* [Assigned task]: Scan the material below for the string "lines". Report every line that has it.

---

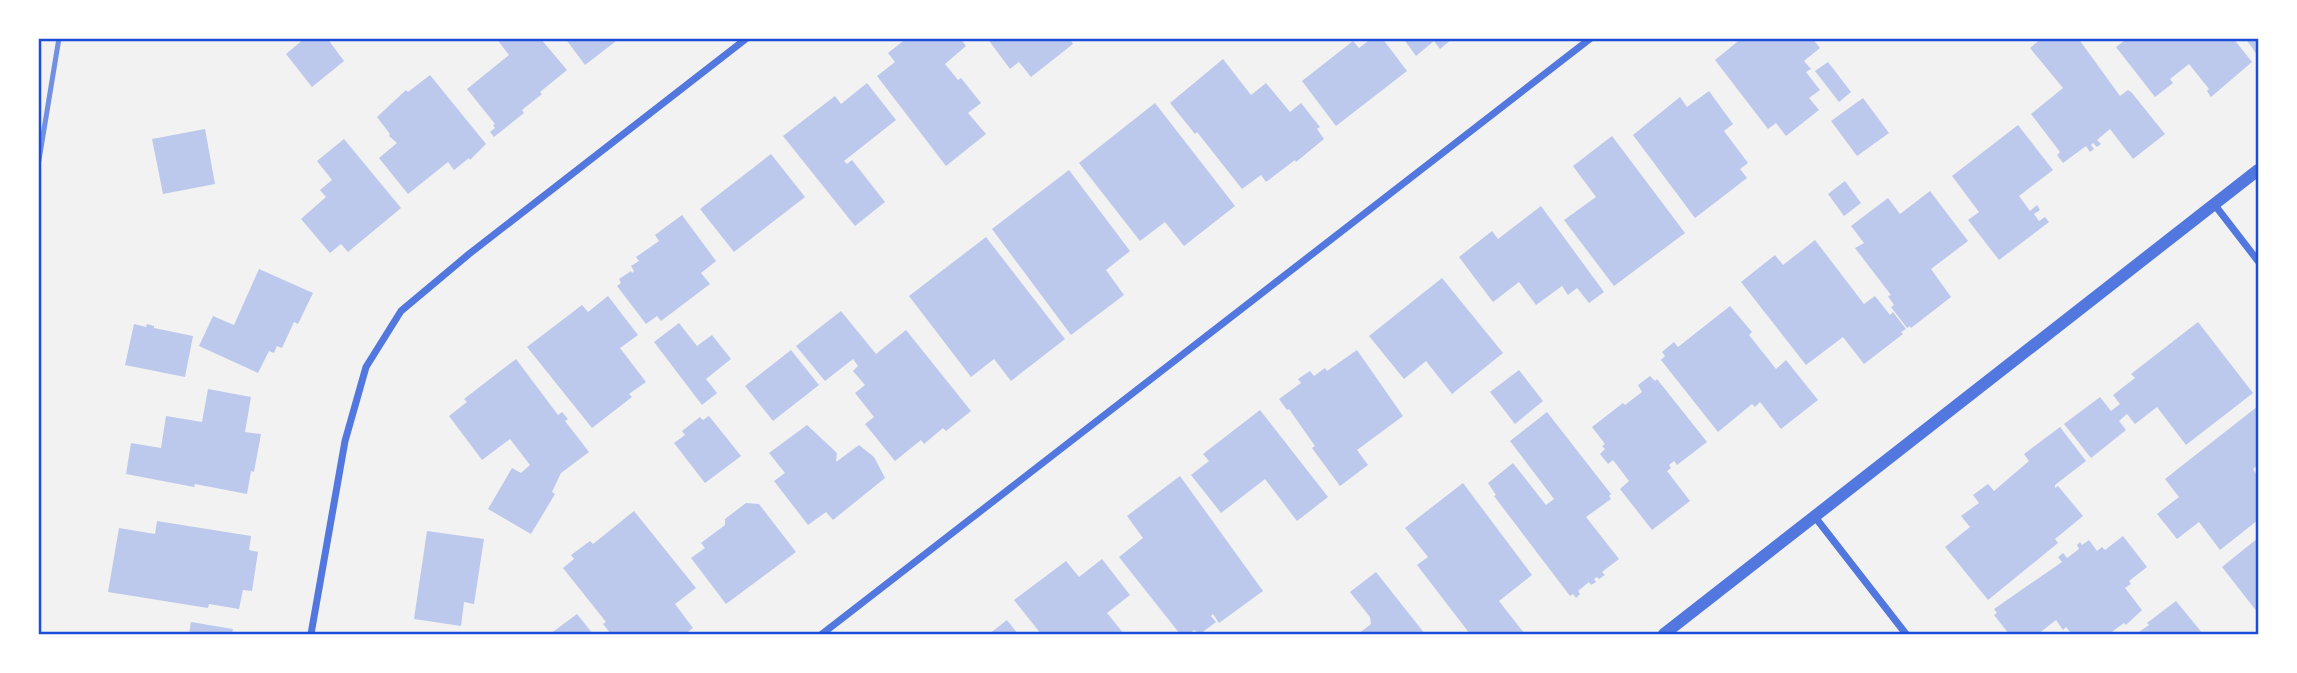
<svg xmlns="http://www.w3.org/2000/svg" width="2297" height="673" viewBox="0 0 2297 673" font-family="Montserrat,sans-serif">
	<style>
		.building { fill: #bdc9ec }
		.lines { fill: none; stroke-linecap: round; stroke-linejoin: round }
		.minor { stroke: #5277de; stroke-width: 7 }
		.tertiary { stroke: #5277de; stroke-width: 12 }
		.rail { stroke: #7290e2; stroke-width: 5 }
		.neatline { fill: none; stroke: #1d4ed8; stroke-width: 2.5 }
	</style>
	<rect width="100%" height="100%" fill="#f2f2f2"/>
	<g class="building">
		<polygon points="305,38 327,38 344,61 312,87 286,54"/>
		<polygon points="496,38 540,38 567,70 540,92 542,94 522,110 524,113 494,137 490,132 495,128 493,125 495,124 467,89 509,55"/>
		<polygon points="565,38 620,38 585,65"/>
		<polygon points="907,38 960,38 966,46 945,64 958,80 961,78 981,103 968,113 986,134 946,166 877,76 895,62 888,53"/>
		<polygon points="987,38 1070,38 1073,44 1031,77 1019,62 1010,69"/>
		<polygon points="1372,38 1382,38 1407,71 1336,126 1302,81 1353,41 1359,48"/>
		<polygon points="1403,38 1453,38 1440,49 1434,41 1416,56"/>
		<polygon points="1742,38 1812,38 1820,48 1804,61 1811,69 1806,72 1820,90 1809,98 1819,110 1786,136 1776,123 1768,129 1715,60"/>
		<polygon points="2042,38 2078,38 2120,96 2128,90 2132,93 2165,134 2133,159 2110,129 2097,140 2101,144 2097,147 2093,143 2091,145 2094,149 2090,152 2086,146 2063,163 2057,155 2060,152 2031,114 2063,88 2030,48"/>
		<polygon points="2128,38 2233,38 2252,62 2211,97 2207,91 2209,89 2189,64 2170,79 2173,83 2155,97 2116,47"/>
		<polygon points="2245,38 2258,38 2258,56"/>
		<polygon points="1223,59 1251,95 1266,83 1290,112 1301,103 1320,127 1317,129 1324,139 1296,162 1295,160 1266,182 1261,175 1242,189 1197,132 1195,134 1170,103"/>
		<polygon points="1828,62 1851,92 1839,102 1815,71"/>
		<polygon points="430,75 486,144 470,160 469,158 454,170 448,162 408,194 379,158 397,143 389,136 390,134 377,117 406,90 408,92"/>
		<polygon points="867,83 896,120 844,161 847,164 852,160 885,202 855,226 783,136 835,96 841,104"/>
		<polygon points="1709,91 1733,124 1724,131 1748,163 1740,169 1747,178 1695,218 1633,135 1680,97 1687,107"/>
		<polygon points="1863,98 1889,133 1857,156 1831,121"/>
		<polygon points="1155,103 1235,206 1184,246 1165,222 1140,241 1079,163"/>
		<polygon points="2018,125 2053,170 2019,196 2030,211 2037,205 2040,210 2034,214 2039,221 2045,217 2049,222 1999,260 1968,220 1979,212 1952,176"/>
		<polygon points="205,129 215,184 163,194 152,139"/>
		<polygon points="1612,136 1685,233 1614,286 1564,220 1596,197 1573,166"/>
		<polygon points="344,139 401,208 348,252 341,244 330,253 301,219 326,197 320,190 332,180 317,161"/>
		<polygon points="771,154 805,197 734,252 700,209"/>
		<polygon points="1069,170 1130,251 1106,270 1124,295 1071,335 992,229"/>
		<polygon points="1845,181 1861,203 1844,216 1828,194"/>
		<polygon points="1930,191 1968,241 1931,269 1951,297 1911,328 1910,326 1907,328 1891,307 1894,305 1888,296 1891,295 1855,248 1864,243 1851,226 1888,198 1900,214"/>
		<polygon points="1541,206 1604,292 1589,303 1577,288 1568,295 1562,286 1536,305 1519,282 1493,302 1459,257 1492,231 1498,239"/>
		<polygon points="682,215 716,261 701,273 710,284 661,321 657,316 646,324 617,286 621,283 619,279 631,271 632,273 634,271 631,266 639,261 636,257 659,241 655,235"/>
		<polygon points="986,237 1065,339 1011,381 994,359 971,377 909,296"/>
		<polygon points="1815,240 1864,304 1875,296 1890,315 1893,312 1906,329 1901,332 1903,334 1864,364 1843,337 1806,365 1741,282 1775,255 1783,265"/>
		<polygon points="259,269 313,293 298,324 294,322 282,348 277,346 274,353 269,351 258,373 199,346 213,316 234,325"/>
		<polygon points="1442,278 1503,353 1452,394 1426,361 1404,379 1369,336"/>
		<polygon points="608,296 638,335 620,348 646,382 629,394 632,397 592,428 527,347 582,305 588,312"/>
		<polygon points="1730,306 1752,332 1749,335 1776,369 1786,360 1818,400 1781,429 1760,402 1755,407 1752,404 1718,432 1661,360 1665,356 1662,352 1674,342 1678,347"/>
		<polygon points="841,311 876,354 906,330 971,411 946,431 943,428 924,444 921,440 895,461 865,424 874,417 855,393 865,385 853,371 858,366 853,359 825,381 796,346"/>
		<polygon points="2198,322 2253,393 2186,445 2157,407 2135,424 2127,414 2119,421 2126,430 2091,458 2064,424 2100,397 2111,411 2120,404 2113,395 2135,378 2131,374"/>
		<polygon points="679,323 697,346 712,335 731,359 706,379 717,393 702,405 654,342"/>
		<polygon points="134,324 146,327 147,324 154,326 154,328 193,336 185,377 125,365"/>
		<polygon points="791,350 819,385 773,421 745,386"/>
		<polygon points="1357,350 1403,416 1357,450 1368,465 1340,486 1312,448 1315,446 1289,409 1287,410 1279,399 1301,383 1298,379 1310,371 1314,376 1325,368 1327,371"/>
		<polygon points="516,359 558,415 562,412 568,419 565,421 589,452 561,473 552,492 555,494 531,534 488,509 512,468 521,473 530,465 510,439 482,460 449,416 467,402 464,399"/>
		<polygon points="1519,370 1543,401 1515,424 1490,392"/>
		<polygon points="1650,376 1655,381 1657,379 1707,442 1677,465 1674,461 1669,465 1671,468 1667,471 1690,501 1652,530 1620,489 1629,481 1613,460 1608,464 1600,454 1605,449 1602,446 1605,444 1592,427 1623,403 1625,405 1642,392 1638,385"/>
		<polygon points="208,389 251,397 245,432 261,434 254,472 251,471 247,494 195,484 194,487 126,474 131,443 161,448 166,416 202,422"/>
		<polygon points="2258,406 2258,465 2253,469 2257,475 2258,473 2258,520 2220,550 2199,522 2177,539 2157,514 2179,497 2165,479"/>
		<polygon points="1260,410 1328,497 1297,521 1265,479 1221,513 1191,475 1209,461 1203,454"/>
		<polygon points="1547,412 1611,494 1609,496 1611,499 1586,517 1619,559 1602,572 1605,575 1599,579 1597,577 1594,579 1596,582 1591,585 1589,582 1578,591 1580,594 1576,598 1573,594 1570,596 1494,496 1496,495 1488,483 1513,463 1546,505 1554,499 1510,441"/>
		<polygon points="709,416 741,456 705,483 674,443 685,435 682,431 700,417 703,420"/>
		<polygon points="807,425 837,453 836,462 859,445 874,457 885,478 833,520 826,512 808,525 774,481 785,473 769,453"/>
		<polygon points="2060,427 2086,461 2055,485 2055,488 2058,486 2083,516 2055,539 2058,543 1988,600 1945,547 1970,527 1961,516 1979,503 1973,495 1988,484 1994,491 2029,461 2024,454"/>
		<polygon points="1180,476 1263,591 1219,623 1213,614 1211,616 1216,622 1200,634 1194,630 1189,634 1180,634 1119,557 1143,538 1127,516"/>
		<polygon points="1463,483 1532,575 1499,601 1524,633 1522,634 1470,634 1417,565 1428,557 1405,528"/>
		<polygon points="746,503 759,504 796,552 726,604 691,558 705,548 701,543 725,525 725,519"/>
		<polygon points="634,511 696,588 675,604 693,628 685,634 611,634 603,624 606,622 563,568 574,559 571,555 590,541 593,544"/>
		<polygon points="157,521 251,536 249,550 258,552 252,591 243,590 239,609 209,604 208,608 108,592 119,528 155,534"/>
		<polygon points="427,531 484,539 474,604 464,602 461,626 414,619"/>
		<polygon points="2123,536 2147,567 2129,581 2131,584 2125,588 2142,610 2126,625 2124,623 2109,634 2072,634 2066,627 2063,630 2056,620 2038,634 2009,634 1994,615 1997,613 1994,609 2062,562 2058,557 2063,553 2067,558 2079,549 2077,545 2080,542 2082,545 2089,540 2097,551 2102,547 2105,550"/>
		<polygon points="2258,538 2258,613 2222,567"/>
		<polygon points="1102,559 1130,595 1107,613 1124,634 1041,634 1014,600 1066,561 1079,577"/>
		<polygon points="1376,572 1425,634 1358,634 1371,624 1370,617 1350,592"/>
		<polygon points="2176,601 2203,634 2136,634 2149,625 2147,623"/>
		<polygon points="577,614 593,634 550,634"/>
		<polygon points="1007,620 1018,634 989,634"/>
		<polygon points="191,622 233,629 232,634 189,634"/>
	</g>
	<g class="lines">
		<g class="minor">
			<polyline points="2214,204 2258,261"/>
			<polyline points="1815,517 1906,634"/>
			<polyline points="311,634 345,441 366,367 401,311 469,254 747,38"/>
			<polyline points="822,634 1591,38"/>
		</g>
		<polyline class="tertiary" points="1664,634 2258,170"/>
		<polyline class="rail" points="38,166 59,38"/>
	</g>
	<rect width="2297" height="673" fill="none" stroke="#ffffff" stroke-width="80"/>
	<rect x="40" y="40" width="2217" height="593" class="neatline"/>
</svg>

---

* [Response to the exercise]:
		.lines { fill: none; stroke-linecap: round; stroke-linejoin: round }
	<g class="lines">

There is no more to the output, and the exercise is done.